Ethics should be considered from the initial stages of planning research and getting to know a community, through to running co-designs and testing prototypes with people.

Below are some important principles to adhere to as you plan and conduct any of the design phases – Immersion, Co-design or Prototyping:

  1. Be honest and transparent: tell your participants about who you are and what your project is about and how you will be using their information. That way they can give their information consent to be part of it or not.
  2. Get informed consent: ensure your participants are voluntarily participating and give you their permission to record and use the information. This includes getting their permission to take photos or video recordings and ask them sign talent release forms so you can use their images in your documentation.
  3. Be respectful: be sensitive to your participants’ feelings and to cultural norms (i.e. gender, age, status, language differences). If participants are nervous or uncomfortable put their minds at ease and let them know that they can’t do anything wrong. If sensitive information comes up make sure you have necessary support or know where to refer people if needed. Never pressure participants.
  4. Stay attentive: maintain eye contact and don’t get distracted. It’s advisable to conduct your research in pairs so someone can be the interviewer while the other person is the note taker.
  5. Keep an open-mind: represent your participants accurately, and be open to what they are saying and doing. It’s their story, not yours.
  6. Keep information confidential and safe: keep participants’ information safe, use only for the purpose of your project unless otherwise agreed.
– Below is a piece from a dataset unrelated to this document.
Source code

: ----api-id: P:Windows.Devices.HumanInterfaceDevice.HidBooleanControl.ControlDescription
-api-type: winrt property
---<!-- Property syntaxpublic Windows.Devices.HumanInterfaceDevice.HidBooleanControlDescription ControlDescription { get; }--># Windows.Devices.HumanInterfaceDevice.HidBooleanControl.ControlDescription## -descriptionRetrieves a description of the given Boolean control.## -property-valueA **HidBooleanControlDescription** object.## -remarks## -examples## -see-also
Respect their anonymity if you’ve promised this and use a pseudonym rather than their real name for any quotes or personal stories.
  7. Design for accessibility: make sure people with different abilities can participate and you accommodate for requirements like wheelchair access, a support person, language barriers, low proficiency in literacy.
  8. Be inclusive: have a clear rationale for who you want to involve in your research and who is left out. How you select participants, be that individuals or groups, may impact the validity of the research samples and findings. Be as inclusive as possible so you can get diverse opinions and views.
  9. Choose the right method: consider the different methods of design and the strengths and limitations of these in relation to your needs. Choose methods that are best suited to investigate the perceptions and experiences of your participants.
  10. Be mindful of time: Don’t waste your participants’ time, keep an eye on the clock and stick to the plan or agenda they’re expecting.